A worked example: edge cases for a returns-policy classifier
To ground the safe end, take a real, small task. A retailer's classifier decides whether a return request is within_policy, outside_policy, or needs_human. The real data is dominated by clean cases; the misclassifications cluster on edge cases the logs barely contain. This is fabrication's home turf, because you want the unusual case and the label is checkable by a human against a written policy.
Useful generated edges, each anchored to a real policy clause:
- "I bought this 31 days ago, your policy says 30, but it was a gift and I didn't open it until yesterday." →
needs_human(policy is silent on gifts; this is the genuine ambiguity). - "Returning a final-sale clearance item because it's defective." →
needs_human(final-sale vs. defective conflict, a real policy collision). - "I want to return it but I never received it." →
outside_policyfor returns, but actually a different intent (this tests whether the classifier confuses non-delivery with returns).
Each edge is generated to probe a named boundary in the policy, a human can verify the label against the written policy in seconds, and the cases are exactly the ones reality under-supplies.

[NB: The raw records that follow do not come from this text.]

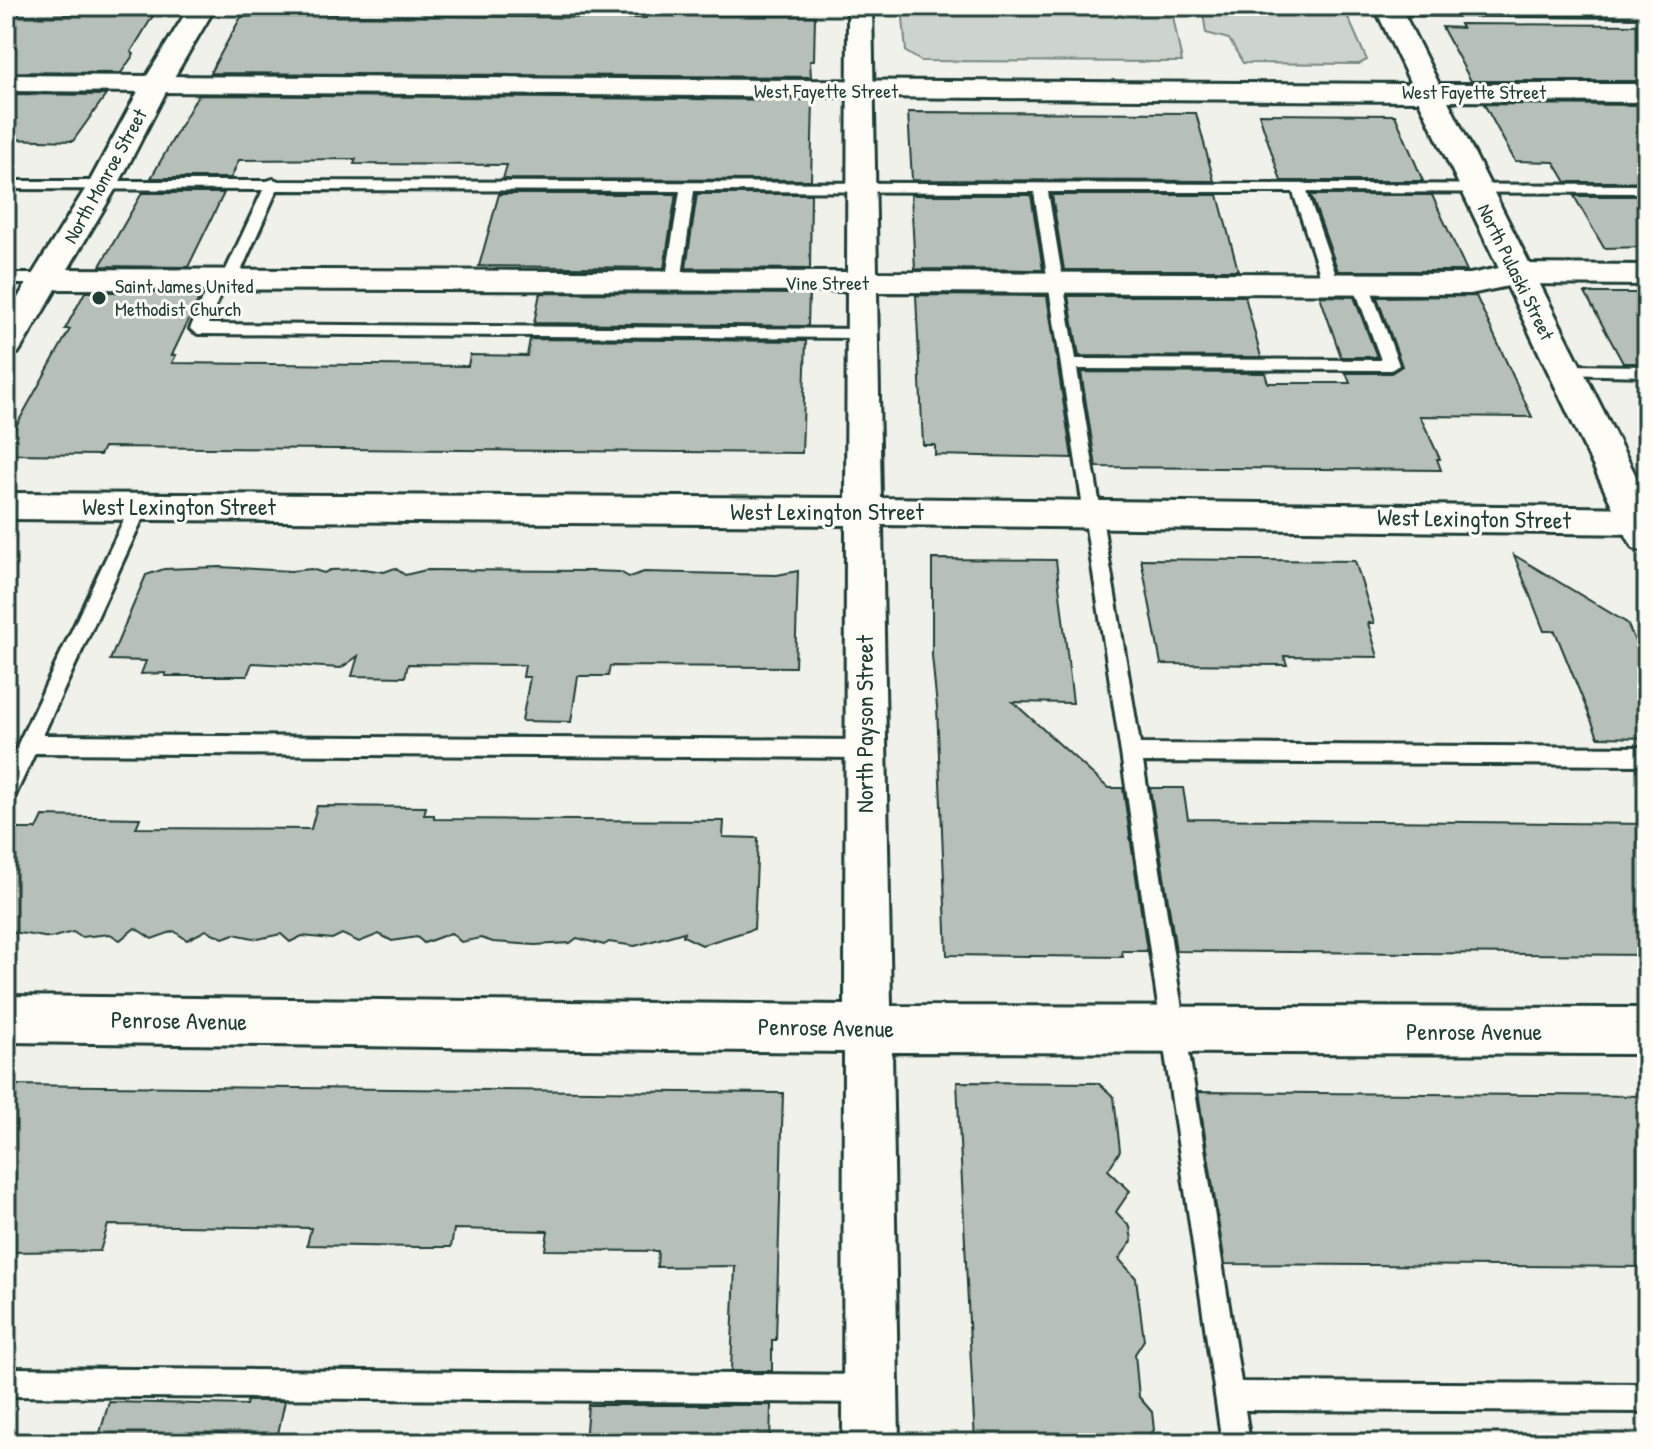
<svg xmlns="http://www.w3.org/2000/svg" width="1653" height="1449" font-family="'Patrick Hand',sans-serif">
<rect width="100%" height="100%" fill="#f0f1eb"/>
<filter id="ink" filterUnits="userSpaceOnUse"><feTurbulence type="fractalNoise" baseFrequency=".0125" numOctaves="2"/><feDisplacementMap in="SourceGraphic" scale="16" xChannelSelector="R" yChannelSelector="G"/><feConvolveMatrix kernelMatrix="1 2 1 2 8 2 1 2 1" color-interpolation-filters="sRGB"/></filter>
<g filter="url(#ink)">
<g fill="#cdd3cd" stroke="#768880" stroke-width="2">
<polygon points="902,6 1171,6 1182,62 921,61 906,52"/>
<polygon points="1202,6 1343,6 1367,60 1359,64 1243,63 1229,39 1206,33"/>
</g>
<g fill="#b6bfb8" stroke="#1f3d34" stroke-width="2">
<polygon points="154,14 131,52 134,54 121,73 6,72 6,15"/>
<polygon points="286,14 609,18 646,18 647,15 815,16 814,60 810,61 811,77 210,73 241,17"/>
<polygon points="1460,24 1647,25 1647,65 1643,65 1647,81 1471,81 1442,27 1462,28"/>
<polygon points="6,94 106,95 73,141 6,139"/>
<polygon points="198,95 813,100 811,180 503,179 507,165 354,164 356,159 239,160 231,178 151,178"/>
<polygon points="1484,104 1647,105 1647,182 1566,182 1554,162 1515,161"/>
<polygon points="908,112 1196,113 1214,181 912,180"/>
<polygon points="1259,114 1395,115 1423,181 1281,181"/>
<polygon points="142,193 224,193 188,267 100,266"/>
<polygon points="499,194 676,194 664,268 479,266"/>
<polygon points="697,194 811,194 810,269 686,268"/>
<polygon points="911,195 1031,195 1043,270 915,269"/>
<polygon points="1052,195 1218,195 1238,270 1064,270"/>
<polygon points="1311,195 1432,195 1467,271 1338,271"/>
<polygon points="1574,196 1647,196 1647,247 1604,248"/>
<polygon points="85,292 202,292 172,355 176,355 172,363 468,366 470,355 527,356 530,339 806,341 802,453 104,447 100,455 6,454 6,444 70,329 65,329"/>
<polygon points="540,293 809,294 808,326 534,323"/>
<polygon points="1585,293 1647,293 1647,363 1623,363"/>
<polygon points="916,295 1047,296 1072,458 935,455 935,445 923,445"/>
<polygon points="1068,296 1245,296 1261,357 1079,356"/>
<polygon points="1320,296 1354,297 1377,357 1341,357"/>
<polygon points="1476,296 1532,417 1420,416 1440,459 1437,459 1441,470 1096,467 1081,372 1265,373 1268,383 1350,383 1346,373 1391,373 1402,366 1377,297"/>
<polygon points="1514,555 1627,623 1647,668 1647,738 1598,737 1555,631 1544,631"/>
<polygon points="932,559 1056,560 1073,703 1013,702 1108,788 1123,788 1147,951 1122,951 1123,957 947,955 937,707 932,656"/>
<polygon points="1141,559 1355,561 1374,623 1368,623 1378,657 1284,656 1287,665 1161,664"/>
<polygon points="220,567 291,571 311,569 324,573 330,570 364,569 384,572 395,568 405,575 426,570 591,571 620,572 629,577 644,572 777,575 798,571 795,667 610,666 608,676 578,676 571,722 522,721 530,677 523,677 525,665 408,664 405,677 352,676 358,656 341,668 252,663 247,676 165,676 166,673 141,674 146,661 110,660 146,575 164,569"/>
<polygon points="1150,788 1183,788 1188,819 1647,824 1647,955 1176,951"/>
<polygon points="317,806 426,807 424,815 434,815 434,819 724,821 723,837 758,838 754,929 702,945 683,936 684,932 635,946 609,942 604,945 577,938 570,943 535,945 493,942 481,938 461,942 451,933 424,943 417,937 392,941 379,934 359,942 342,934 332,939 302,936 290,942 281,934 258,939 234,934 223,938 206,930 187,940 174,931 152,939 135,928 120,940 110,934 81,937 73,932 50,938 6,931 6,829 37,829 43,816 140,818 136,828 311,829"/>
<polygon points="957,1082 1098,1083 1114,1097 1120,1151 1108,1170 1130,1191 1116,1212 1130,1227 1132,1241 1119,1259 1136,1278 1144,1340 1135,1354 1139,1397 1152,1412 1154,1430 1142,1443 975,1443"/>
<polygon points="6,1085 783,1093 776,1340 772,1340 772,1371 731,1371 735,1266 657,1267 658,1251 545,1250 548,1231 454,1229 451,1247 418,1247 307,1245 311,1228 108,1225 100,1251 6,1252"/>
<polygon points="1198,1092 1647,1096 1647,1267 1225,1264"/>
<polygon points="247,1401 285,1401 276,1443 97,1443 109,1402 246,1405"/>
<polygon points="588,1405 771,1405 770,1443 585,1443"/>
</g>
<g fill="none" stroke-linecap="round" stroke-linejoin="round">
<g stroke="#1f3d34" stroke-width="6">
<g id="service">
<polygon points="1390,7 1647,8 1647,16 1386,14 1386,8"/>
<polygon points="273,179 279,181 1647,185 1647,193 1307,192 1339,284 1331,289 1323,284 1293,192 1048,192 1076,359 1381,360 1353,284 1361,279 1369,284 1399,365 1391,370 1077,369 1140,744 1647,747 1647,765 1143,762 1241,1382 1647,1384 1647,1412 1245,1410 1250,1443 1222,1443 1121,753 1034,192 694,191 681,283 673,288 665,283 680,191 277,190 237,280 234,283 225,284 208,324 868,329 870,333 862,338 198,334 190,329 211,280 214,277 223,276 263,190 6,189 6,181 267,181"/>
<polygon points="6,274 46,274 54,279 46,284 6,284"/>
<polygon points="1565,365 1647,366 1647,376 1559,374 1557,370"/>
<polygon points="139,500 148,507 43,735 865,740 872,743 875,749 872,755 865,758 35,753 13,800 6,803 6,772 18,744 130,507"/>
<polygon points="6,1368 871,1375 881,1379 885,1389 881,1399 871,1403 6,1396"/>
</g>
</g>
<g stroke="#1f3d34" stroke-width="6">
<polygon id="minor" points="848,6 872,6 877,272 1470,274 1518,264 1647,265 1647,285 1518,284 1470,294 877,292 881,498 1647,508 1647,534 882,525 891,1006 1647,1008 1647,1054 892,1052 899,1443 843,1443 844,1052 6,1042 6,996 845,1005 846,525 6,519 6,493 846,498 847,291 46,289 35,286 31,279 35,272 46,269 847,272"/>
</g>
<g stroke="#1f3d34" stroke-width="6">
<polygon id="tertiary" points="1374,6 1400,6 1439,84 1647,84 1647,102 1448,101 1647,498 1647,552 1633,548 1627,537 1419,101 6,91 6,75 1411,84"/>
</g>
<g stroke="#1f3d34" stroke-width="6">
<polygon id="primary" points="190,6 216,6 170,84 119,183 23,345 18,353 6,357 6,317 89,183 142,84"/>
</g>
<use href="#service" fill="#fdfcf7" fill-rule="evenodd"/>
<use href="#minor" fill="#fdfcf7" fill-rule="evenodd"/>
<use href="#tertiary" fill="#fdfcf7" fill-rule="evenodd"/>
<use href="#primary" fill="#fdfcf7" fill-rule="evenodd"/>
</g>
</g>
<circle fill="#1f3d34" stroke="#fdfcf7" stroke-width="3" cx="99" cy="298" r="8"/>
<g text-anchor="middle" stroke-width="6" stroke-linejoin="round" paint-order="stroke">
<g font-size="20" fill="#1f3d34" stroke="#fdfcf7">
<text x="826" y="98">West Fayette Street</text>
<text x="1474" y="99">West Fayette Street</text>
<text transform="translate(105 176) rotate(-61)" y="7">North Monroe Street</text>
<text transform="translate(1516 272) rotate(64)" y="7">North Pulaski Street</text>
<text x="827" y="290">Vine Street</text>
</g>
<g font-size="20" fill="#1f3d34" stroke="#fdfcf7" text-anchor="start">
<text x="115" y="293">Saint James United<tspan x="115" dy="23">Methodist Church</tspan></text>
</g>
<g font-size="24" fill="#1f3d34" stroke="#fdfcf7">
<text x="179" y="515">West Lexington Street</text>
<text x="827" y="520">West Lexington Street</text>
<text transform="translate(1474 519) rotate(1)" y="8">West Lexington Street</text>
<text transform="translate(865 724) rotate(-90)" y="8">North Payson Street</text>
<text transform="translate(179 1021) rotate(1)" y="8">Penrose Avenue</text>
<text transform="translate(826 1028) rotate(1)" y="8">Penrose Avenue</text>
<text x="1474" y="1040">Penrose Avenue</text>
</g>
</g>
<rect width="1653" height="1449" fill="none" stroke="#fdfcf7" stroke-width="32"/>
<rect x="16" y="16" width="1621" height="1417" fill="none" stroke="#1f3d34" stroke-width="3" filter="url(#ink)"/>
</svg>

That is the recipe: bounded gap, cheap verification, anchored to a real artifact (the policy). The contrast with Chapter 1 is sharp, there, the generator was asked to manufacture the whole distribution; here, it is asked to manufacture named hard cases a human can check.
Chapter summary
Generation helps when verification is cheap and the gap is bounded, and hurts when it is asked to manufacture the very thing that needed verifying. Ordered by rising verification cost, the safe-to-dangerous spectrum runs from format variation and paraphrase (mechanical, anchored), through minority-class augmentation, edge cases, intent filling, synthetic conversations, and synthetic documents, to teacher distillation and, most dangerous, synthetic rationales. The safe patterns share a pipeline: real seed → bounded variants → exact and near-duplicate dedup → label verification → human review of novel-region survivors → keep, with everything dropped retained for audit. The famous successes (Self-Instruct, Alpaca, the Textbooks/Phi line) won not through raw generation but through aggressive filtering, curation, and a human or human-shaped anchor somewhere in the loop, in contrast to InstructGPT's direct human anchoring. Synthetic rationales are the seductive trap: fluency is uncorrelated with correctness but is treated as evidence of it, so train on a rationale only when the final answer is independently verifiable, check the number, run the tests, confirm the span, and verify the answer, not the prose. A returns-policy edge-case example shows the safe recipe concretely: generate named hard cases against a written policy a human can check in seconds.